GIVEN TEXT:
━━━━━━━━━━━━━━━━━━━━

A Question of Morals

By: Dave Hunt; ©2001
Are native religions really better? Dave Hunt explains why one needs to approach native religious practices with caution and discernment.

A Question of Morals

(From Occult Invasion, Harvest House, 1998)

The picture being painted for us of the idyllic life of perfect harmony with nature and with one another supposedly lived by indigenous peoples before the evil white man came along is not true. Concerned by such lies, Jungleman, once a powerful shaman of the Yanomamo Indians of the Amazon, told the bitter truth about the lives of indigenous peoples in Spirit of the Rainforest. It is a tale of continual sexual perversion and abuse, warmongering, brutality, living in terror of human and spirit enemies; of curses, suffering, and death. It is a story, too, of deliv­erance through Jesus Christ into a whole new life of peace and joy and hope for eternity.

There is a chasm of morality between animals and man which cannot be bridged by any natural process. Historian/philosopher Herbert Schlossberg reminds us: “Animals do not act morally or immorally; they only act naturally. A system of ethics that says human beings ought to base their behavior on nature therefore justifies any behavior, because nature knows no ethic.”[1] In full agreement, Nobelist Sir John Eccles points out that any nature religion must of necessity be amoral:

The concepts of injustice, unfairness, and perverseness—like the obligations to honor, to respect and to permit—are intelligible only within a moral context and to moral beings.
In the mindless universe of mere nature… there is neither justice nor mercy, neither liberty nor fairness.[2]

A Fashionable Blindness

The current simplistic “black is good, white is bad” attitude in the West partakes of a similar fashionable blindness. It denies the biblical teaching that there is no difference between the races—that all are sinners equally in need of salvation. The media continually emphasizes that the great conflict is black against white and that it is primarily the fault of the whites because blacks always lived in peace until the white man arrived on the scene. The truth, however, is that blacks fought and killed and enslaved and tortured blacks in Africa before the white man came along—and are doing so today.

━━━━━━━━━━━━━━━━━━━━

STORED DATA:

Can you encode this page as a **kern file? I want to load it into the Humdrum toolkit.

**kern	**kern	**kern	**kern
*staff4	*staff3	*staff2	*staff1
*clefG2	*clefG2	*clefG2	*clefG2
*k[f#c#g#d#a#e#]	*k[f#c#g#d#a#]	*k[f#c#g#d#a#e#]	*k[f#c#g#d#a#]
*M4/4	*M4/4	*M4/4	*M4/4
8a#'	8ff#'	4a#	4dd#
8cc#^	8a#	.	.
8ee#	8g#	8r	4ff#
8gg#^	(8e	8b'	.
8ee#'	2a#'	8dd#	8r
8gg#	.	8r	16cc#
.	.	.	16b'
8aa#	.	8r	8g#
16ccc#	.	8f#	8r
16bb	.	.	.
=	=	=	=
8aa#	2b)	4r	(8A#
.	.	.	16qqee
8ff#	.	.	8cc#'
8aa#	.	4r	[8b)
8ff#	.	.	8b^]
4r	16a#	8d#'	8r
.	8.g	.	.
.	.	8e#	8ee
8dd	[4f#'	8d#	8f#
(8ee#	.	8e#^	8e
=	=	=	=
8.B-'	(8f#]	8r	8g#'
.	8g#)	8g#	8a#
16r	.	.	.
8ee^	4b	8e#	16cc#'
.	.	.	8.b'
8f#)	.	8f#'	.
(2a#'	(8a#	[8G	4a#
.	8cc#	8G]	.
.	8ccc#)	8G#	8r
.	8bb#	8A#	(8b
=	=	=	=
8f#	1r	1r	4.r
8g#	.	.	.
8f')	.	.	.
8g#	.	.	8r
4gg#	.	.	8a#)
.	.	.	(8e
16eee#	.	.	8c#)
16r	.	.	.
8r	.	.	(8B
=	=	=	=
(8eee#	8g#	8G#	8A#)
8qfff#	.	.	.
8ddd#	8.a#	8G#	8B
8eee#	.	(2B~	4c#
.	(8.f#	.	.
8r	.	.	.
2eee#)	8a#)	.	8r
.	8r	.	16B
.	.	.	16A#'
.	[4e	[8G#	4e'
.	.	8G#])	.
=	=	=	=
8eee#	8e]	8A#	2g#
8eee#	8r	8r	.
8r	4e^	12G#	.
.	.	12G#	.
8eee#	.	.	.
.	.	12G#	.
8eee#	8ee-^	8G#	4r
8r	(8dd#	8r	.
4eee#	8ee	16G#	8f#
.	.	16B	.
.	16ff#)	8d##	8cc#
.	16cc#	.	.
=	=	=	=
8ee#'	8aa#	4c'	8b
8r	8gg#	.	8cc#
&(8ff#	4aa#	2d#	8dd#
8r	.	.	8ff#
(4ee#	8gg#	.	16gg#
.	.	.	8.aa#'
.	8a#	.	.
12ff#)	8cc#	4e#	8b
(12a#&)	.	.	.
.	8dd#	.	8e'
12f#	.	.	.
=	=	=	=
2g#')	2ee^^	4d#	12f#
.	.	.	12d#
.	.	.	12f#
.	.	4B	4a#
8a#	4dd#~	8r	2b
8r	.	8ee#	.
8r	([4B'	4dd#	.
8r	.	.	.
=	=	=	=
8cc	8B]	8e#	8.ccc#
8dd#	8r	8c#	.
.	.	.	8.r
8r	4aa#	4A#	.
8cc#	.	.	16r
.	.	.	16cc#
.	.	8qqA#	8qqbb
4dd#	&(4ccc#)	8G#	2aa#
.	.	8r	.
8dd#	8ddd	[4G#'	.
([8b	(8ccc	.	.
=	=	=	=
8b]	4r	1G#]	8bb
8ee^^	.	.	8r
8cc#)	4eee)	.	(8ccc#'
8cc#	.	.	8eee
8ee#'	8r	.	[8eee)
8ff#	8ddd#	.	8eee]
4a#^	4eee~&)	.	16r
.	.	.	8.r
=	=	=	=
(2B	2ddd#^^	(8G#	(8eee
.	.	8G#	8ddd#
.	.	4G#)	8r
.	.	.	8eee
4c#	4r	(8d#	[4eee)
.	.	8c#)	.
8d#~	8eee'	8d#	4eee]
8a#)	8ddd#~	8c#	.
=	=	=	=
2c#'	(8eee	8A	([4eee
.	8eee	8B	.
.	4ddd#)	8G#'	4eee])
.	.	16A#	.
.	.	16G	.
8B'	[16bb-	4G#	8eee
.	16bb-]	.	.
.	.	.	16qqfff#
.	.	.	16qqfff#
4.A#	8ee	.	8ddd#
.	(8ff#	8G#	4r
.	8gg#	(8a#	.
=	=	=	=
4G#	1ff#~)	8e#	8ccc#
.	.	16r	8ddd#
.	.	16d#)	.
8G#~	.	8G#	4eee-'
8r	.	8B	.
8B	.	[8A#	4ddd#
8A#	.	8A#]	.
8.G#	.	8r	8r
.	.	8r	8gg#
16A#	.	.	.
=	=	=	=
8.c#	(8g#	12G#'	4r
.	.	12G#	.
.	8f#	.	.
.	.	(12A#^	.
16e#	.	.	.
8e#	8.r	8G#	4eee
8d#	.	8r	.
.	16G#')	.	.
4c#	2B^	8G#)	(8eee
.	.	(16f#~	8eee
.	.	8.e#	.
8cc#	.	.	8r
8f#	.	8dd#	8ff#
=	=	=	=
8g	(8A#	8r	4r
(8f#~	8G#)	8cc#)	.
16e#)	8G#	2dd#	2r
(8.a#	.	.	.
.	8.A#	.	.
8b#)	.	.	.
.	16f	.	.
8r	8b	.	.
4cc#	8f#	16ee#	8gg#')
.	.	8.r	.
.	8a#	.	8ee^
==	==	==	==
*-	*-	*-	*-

━━━━━━━━━━━━━━━━━━━━

DIRECTIONS FOR THIS TASK: Continue the essay on native religions and morality from the point where it stops. The records play no part in what comes next.

RESULT FOR THIS EXERCISE:
It was the Muslims (Arabs) who were the first suppliers of slaves (from their well-supplied warehouses on the West African coast) to Europe and America. Moreover, it was the blacks themselves who captured and sold their own people—from other tribes, of course. All through Africa the tribes had their territories and fought their wars, as they do even today. Actually there was more peace in Africa, as distasteful as that fact may be for Africans to swallow, when the colonialists were in control than there was before or has been since the Africans have achieved independence. Lack of space prevents the enumeration of the conflicts of centuries between the many native tribes in Africa. The example of only two of those tribes must suffice.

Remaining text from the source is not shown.